Great writeup Mike, well done. It is amazing how you seem to put pen to paper on stuff that is currently floating around in my head.
Thanks for this article. Can you elaborate at all on scrutiny you gave to the storage layer with regards to it also being a failure point? IE, we can arrange a layout on the servers to reduce risk from a chassis failure, but below we may have a storage layout that undermines/contradicts efforts at the chassis layer.

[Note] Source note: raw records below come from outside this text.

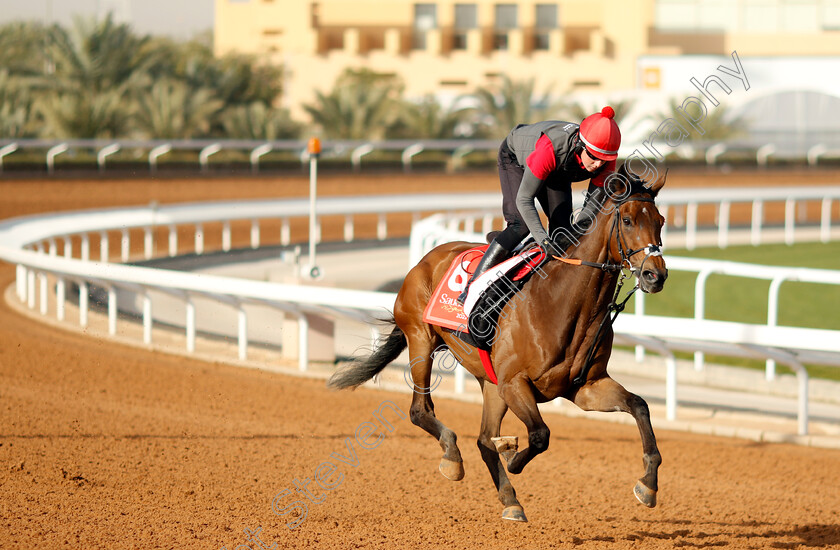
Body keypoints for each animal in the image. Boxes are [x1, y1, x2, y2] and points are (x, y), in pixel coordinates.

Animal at [328, 167, 668, 520]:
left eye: (660, 220)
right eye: (627, 220)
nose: (655, 276)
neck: (562, 301)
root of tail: (427, 259)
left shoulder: (585, 387)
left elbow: (639, 405)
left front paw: (648, 484)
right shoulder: (515, 382)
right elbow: (540, 435)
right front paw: (513, 456)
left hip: (490, 381)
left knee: (481, 439)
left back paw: (510, 499)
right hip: (422, 341)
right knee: (420, 410)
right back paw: (453, 458)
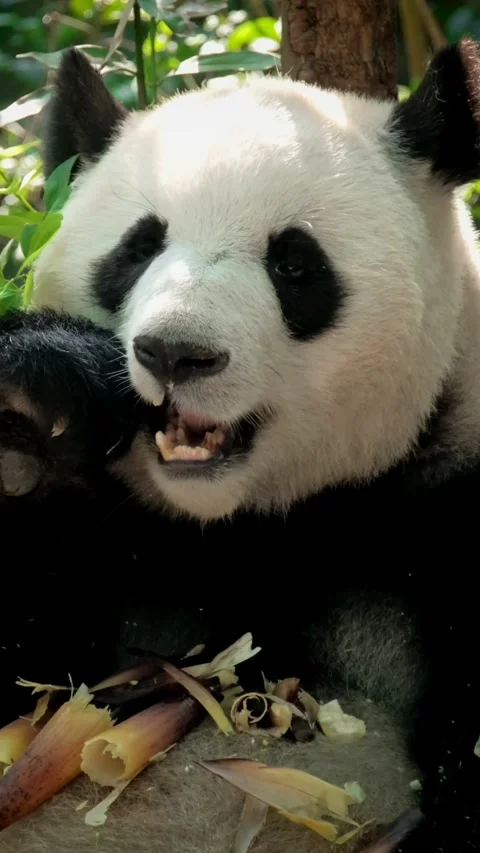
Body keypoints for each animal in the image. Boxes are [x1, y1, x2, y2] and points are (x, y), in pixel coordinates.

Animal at [0, 37, 480, 853]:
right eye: (138, 248)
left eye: (293, 263)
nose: (175, 353)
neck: (241, 522)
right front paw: (37, 406)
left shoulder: (442, 503)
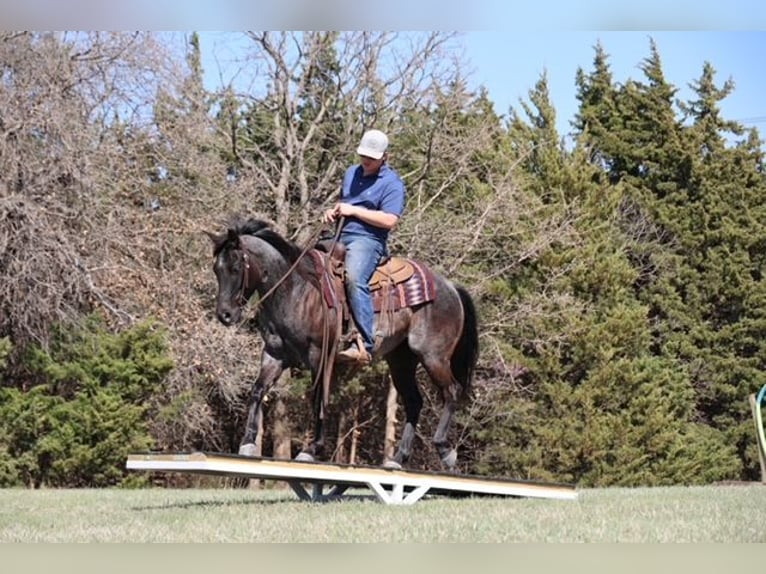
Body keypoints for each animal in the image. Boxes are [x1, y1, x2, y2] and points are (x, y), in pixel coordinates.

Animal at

Hi Mark, Ideally the same consideration would be given to the storage layer to ensure availability. In the case of one of my customers there are multiple storage arrays for different parts of the infrastructure. In many cases there may only be separation of storage between management and resource clusters. It will depend on the type of storage array selected, but in a lot of cases the storage layer already has multiple levels of redundancy and resiliency built in. In one customer use case they are deploying their VM's with in guest disk mirroring between two storage arrays to mitigate the risk of failure of one array. This is for an application that doesn't scale horizontally. Configuration risks on the storage still exist and also need to be mitigated. Availability and scalability at all levels of the infrastructure and applications needs to be considered and driven by business requirements.
The bottom line is it's rare that you can address of failure scenario. We can go on and one, etc, and at some point there will be a single point of failure, in most cases, however, that doesn't mean that you don't mitigate risk at each layer.
In my environment I have two Dell Blade m1000e chasis, and have spread my MGMT/Resource clusters accross both enclosures, two cisco 3750's stack and a couple of brocade FC switches, however, connecting to a single VNX5500, although, dual controllers. Even at the storage layer I have my Pools spread accross my DAE's, and have Hot spares, and my EFD's for FAST are spread accross DAE's as well.
This doesn't mean that i'm comletely protected from a Storage failure, but I took the necessary steps where I could to mitigate risk.
EXCELLENT!!! Article…
Great article and it's exactly where we are at the moment. In reference to the Chassis Failure, we have experienced a chassis failure. The chassis doesnt fail but the backplane needed a swapout due to a bent pin, we also have the same problem in another chassis but am living with that issue at the moment.
My main concern for chassis outage is down to firmware upgrades on the VC cards. If the upgrade doesn't go well or you have a design flaw in your architecture you can suffer from an outage and end up with the split brain personality going on in your farm. Also, the three maxims highlighted are important considerations; people do make mistakes and software may have bugs. To add to this consider your application software and understand that application arhcitecture fits the DRS design and is also tolerant of vmotioning. We have been in that position where an application cluster is tweaked too aggressively and does not survive the vmotion. Application experts will time to time make changes and not apply any logic to what has been implemented at the hardware layer.